### Saved entries
§ §

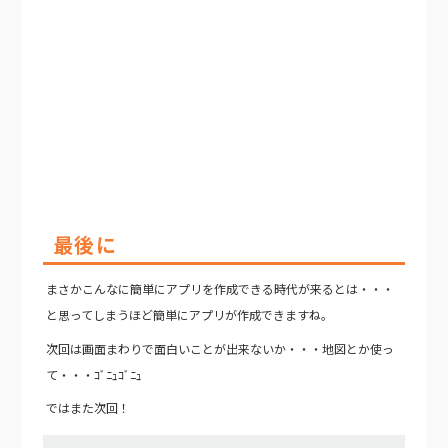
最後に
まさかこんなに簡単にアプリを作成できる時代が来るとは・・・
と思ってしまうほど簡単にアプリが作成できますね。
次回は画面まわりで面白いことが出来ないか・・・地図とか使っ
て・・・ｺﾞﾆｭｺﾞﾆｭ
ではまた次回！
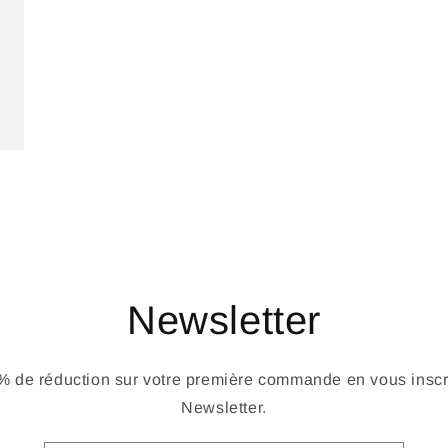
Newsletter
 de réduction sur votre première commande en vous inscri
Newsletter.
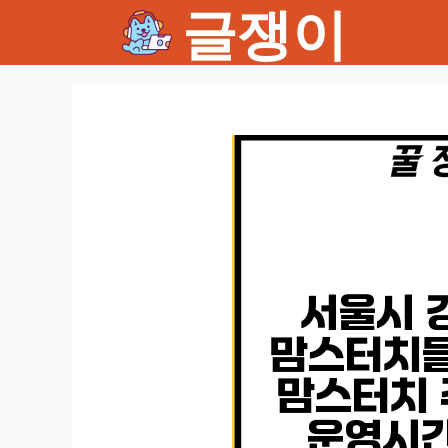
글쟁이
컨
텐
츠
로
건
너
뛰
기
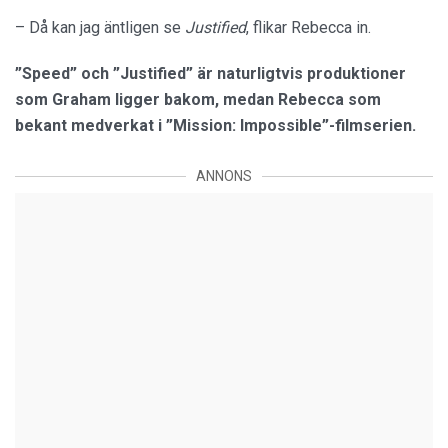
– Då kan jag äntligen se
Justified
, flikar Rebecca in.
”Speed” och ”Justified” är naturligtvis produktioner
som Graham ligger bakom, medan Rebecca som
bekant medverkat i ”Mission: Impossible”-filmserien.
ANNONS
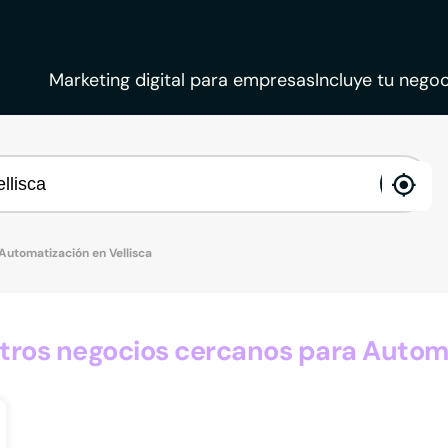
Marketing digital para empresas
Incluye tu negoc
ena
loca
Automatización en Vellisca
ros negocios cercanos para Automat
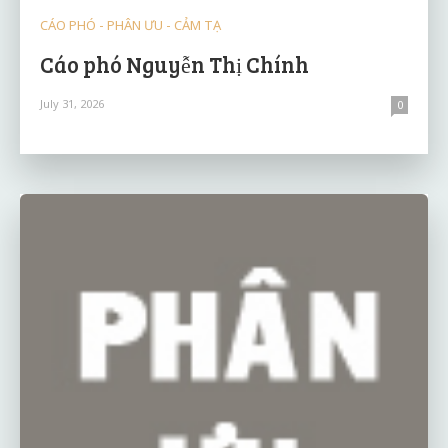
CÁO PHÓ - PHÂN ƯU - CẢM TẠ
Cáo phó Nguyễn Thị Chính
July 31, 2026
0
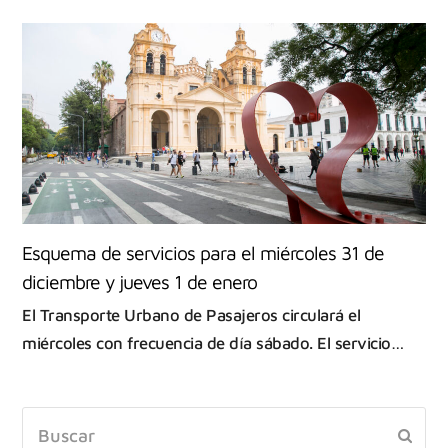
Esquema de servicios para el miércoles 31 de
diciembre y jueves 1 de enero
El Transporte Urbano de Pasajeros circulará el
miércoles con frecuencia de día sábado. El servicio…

§ §

### AIM OF THE EXERCISE
Note each line of the entries that has "Justified" in it, and copy those lines.

### WRITTEN SOLUTION
Justified
”Speed” och ”Justified” är naturligtvis produktioner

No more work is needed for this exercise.